## AIM OF THE EXERCISE
Every line below that holds "remote" must be copied.

[Stored items]
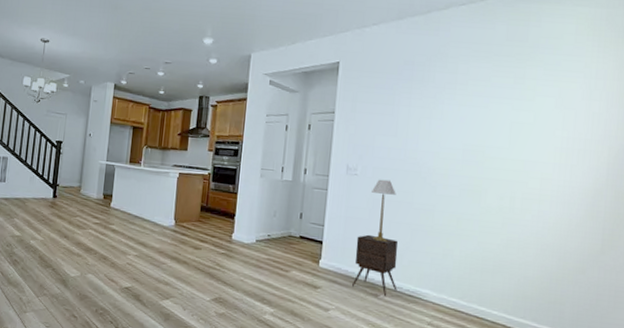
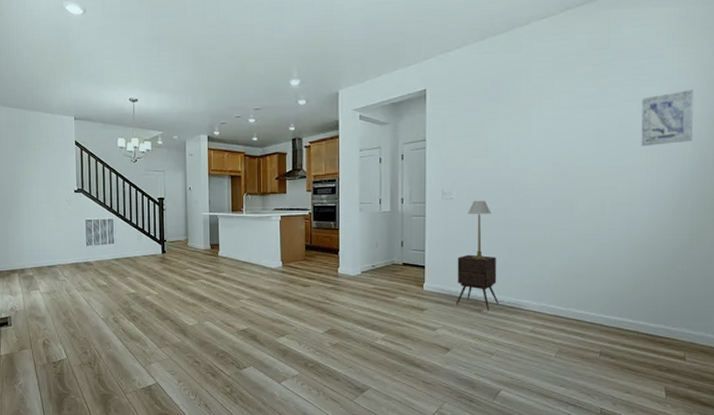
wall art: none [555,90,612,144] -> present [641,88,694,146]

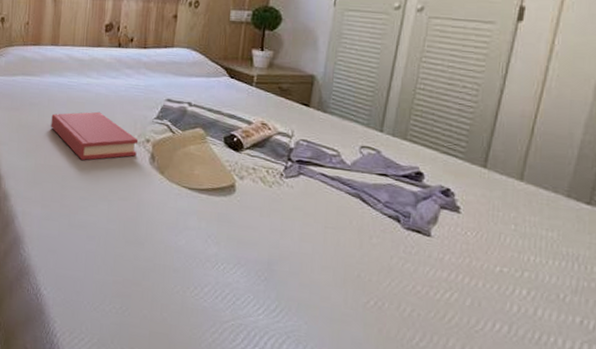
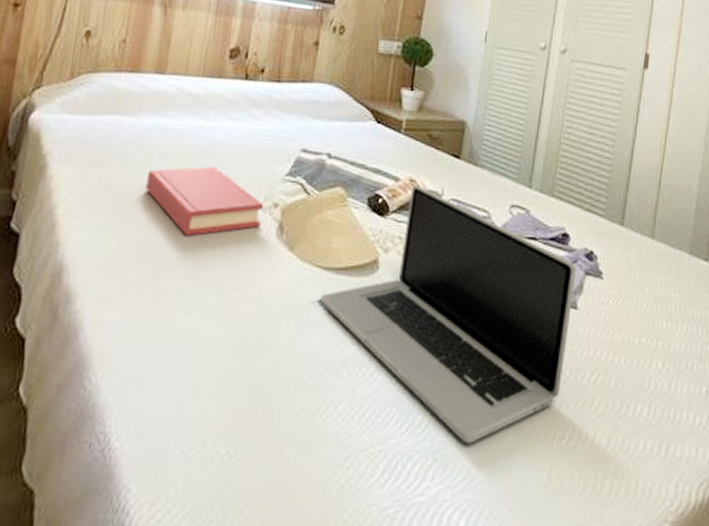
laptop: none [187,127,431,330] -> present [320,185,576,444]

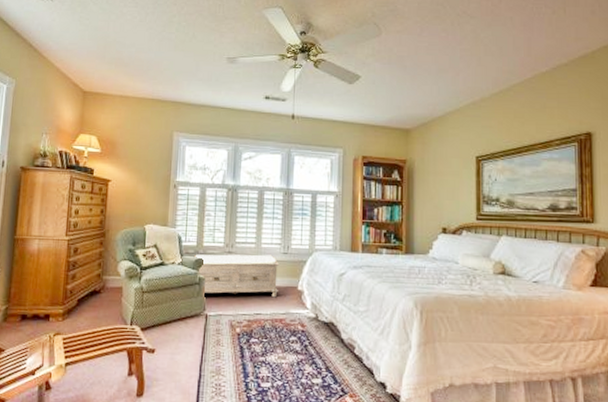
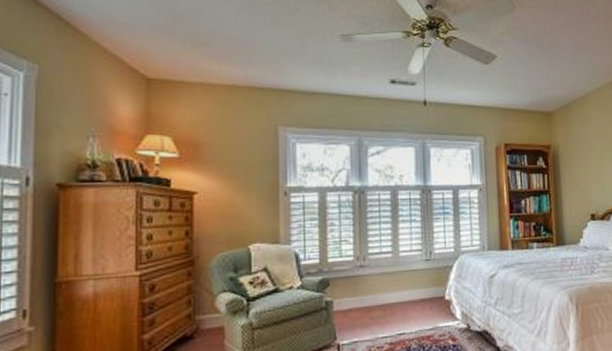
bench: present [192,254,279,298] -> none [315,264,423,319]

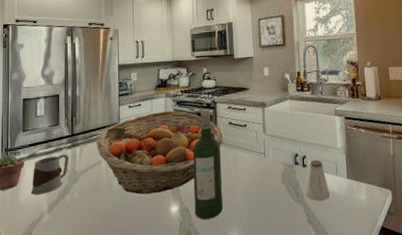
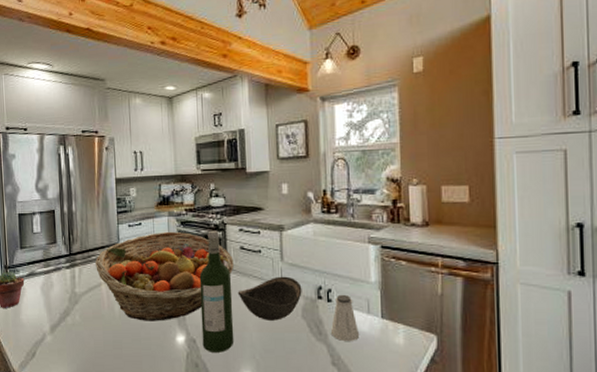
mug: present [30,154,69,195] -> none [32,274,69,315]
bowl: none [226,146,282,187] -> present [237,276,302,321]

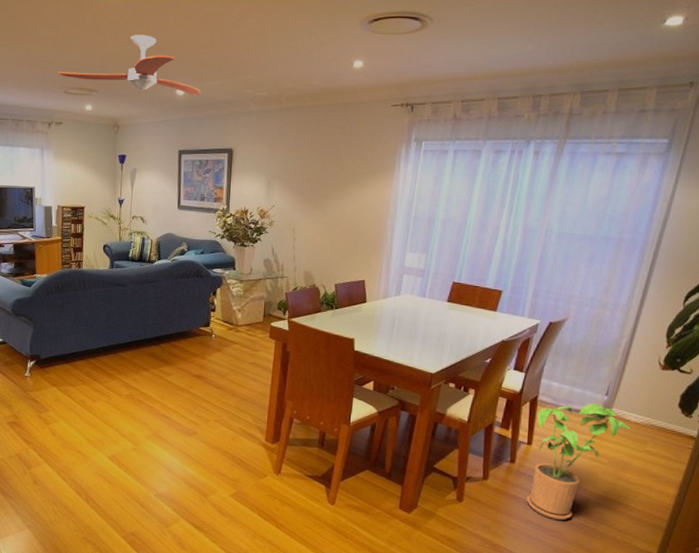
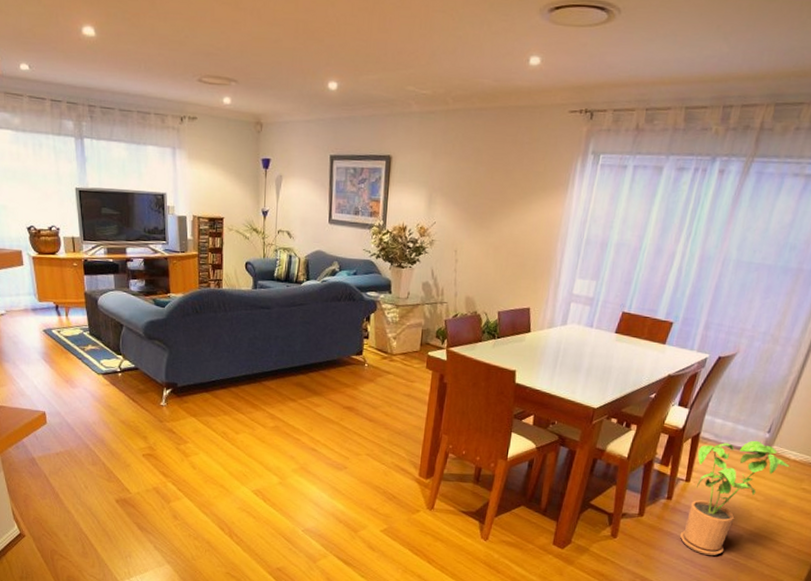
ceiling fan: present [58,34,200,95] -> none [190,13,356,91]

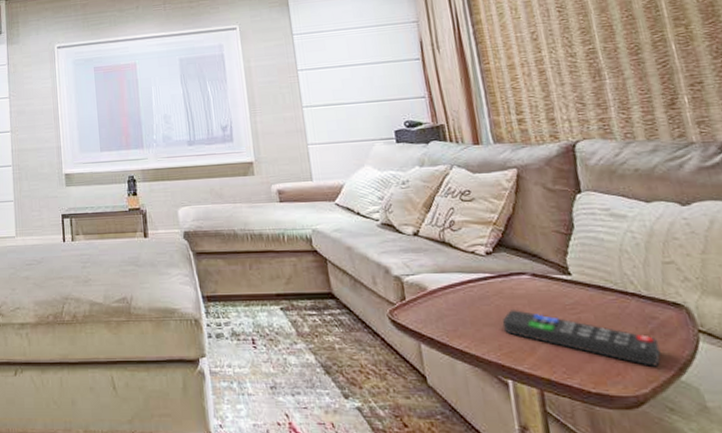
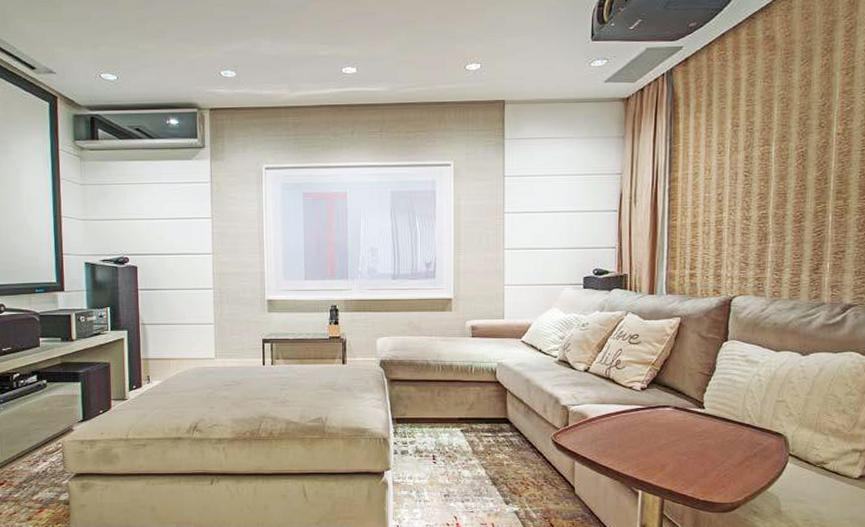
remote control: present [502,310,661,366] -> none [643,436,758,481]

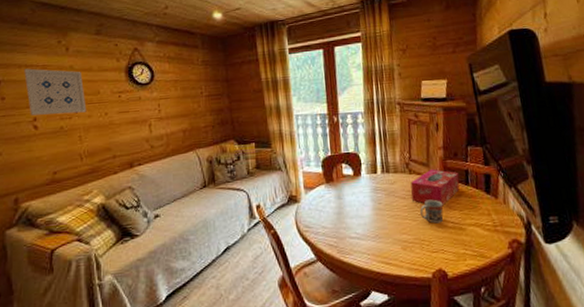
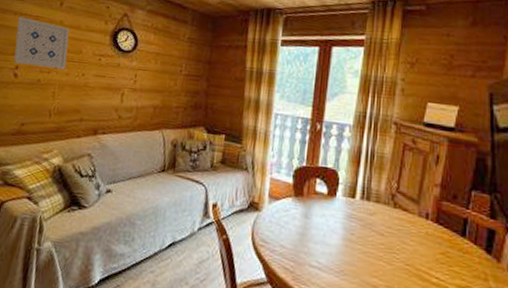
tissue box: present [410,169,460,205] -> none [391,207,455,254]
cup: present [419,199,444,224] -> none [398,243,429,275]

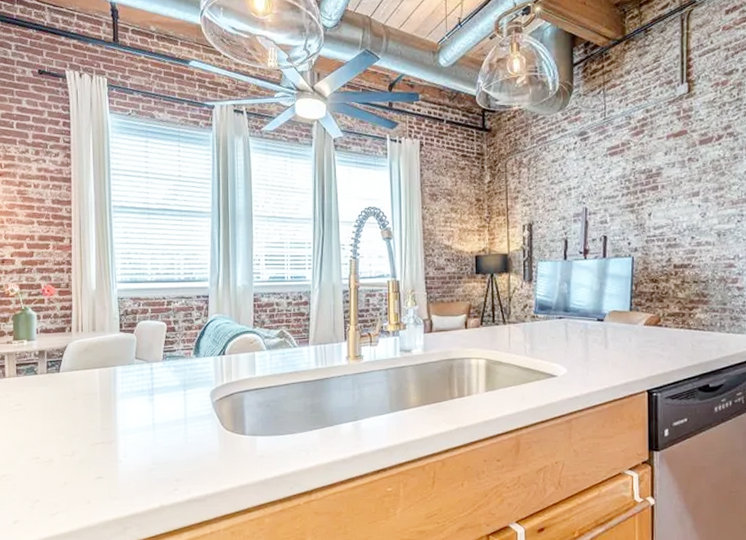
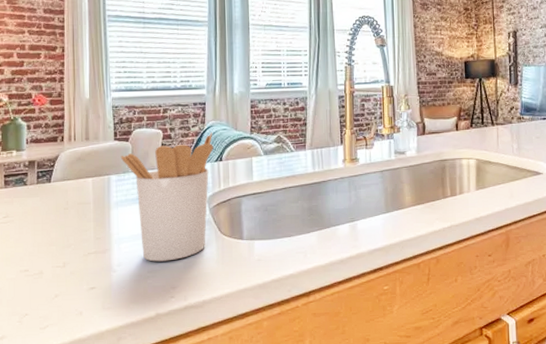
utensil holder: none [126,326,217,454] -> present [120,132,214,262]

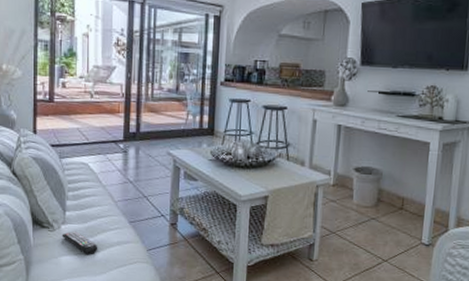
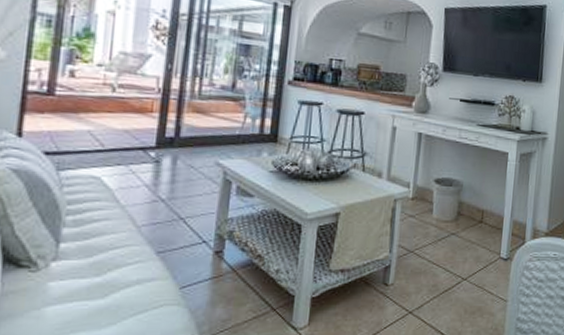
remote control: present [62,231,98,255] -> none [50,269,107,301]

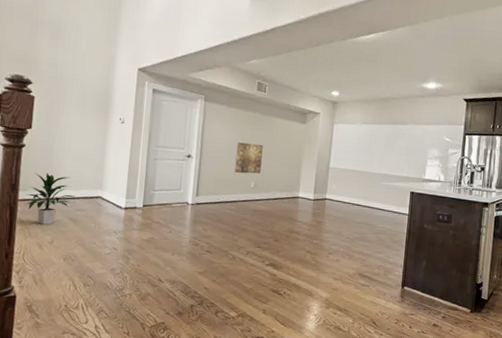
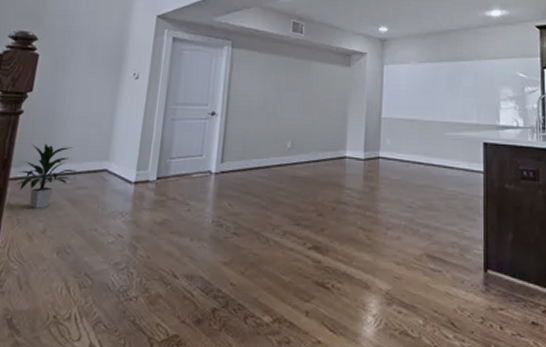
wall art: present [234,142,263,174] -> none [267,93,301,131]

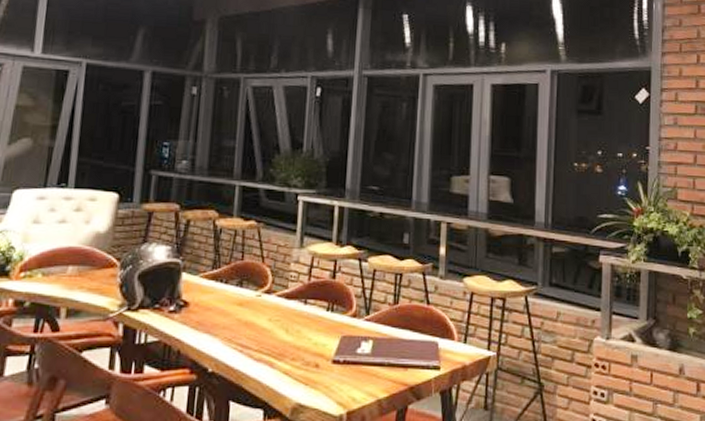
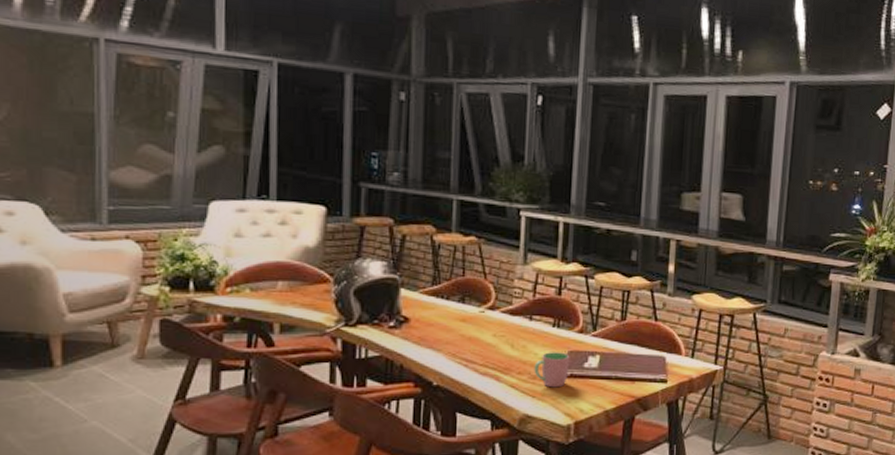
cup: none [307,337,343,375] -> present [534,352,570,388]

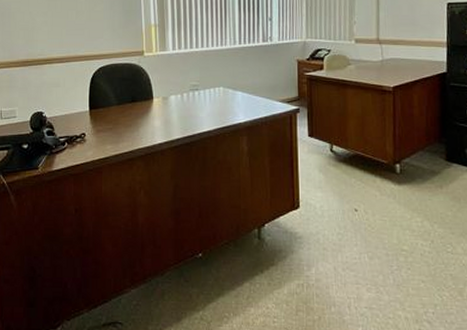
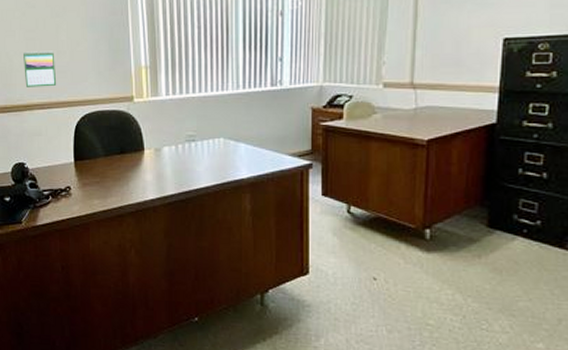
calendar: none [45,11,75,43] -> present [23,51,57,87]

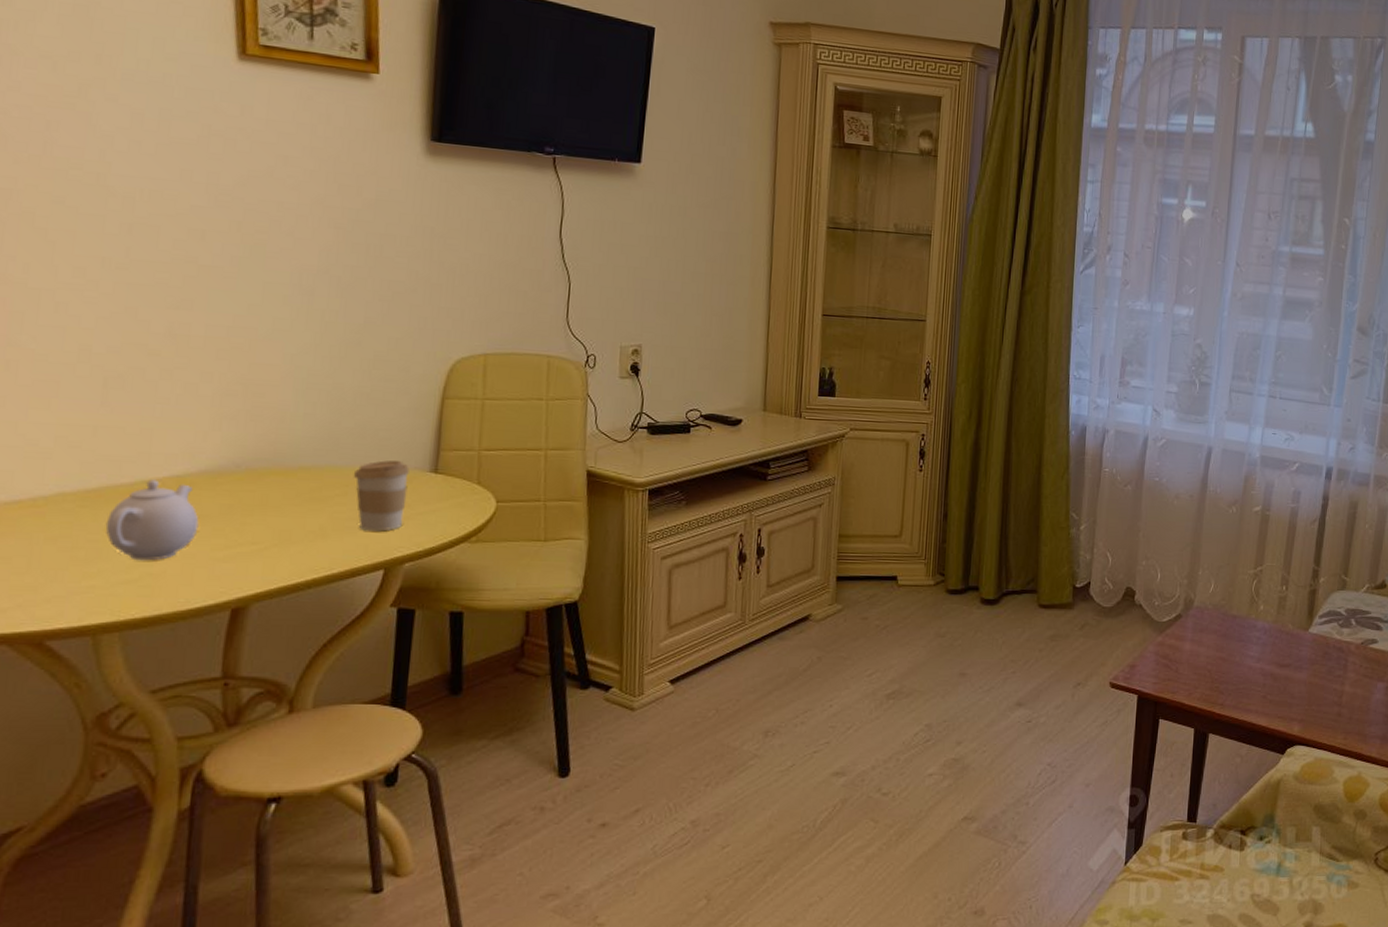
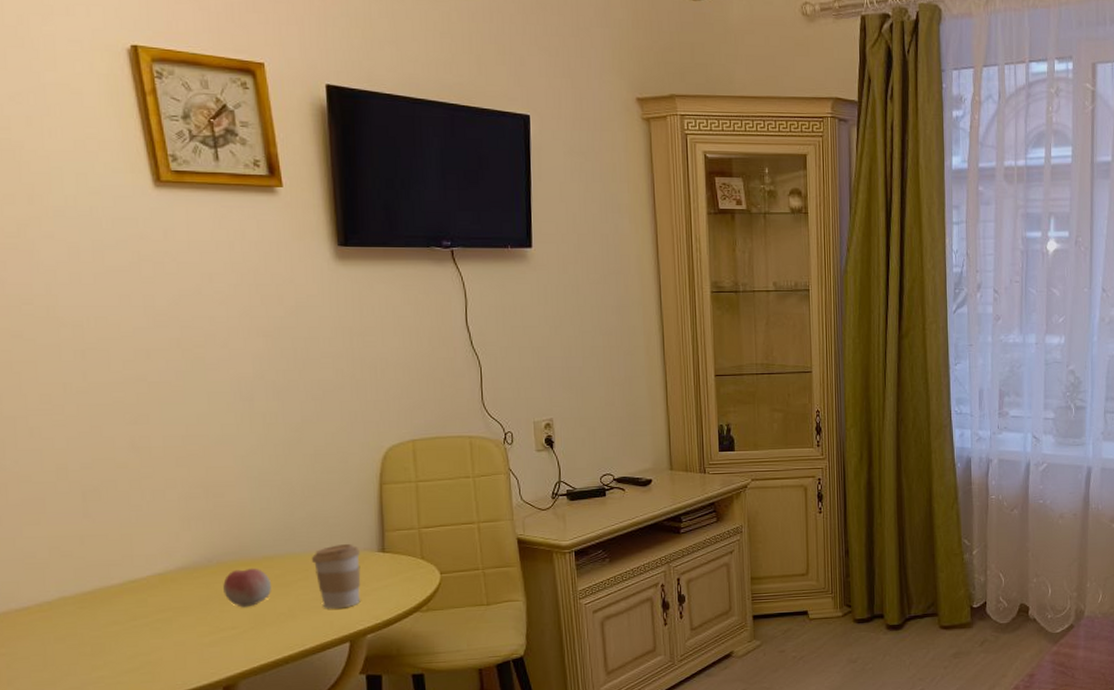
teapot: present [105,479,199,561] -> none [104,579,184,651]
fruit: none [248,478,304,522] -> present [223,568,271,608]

## WRITTEN SOLUTION
remote control: present [502,310,661,366] -> none [643,436,758,481]
remote control: present [62,231,98,255] -> none [50,269,107,301]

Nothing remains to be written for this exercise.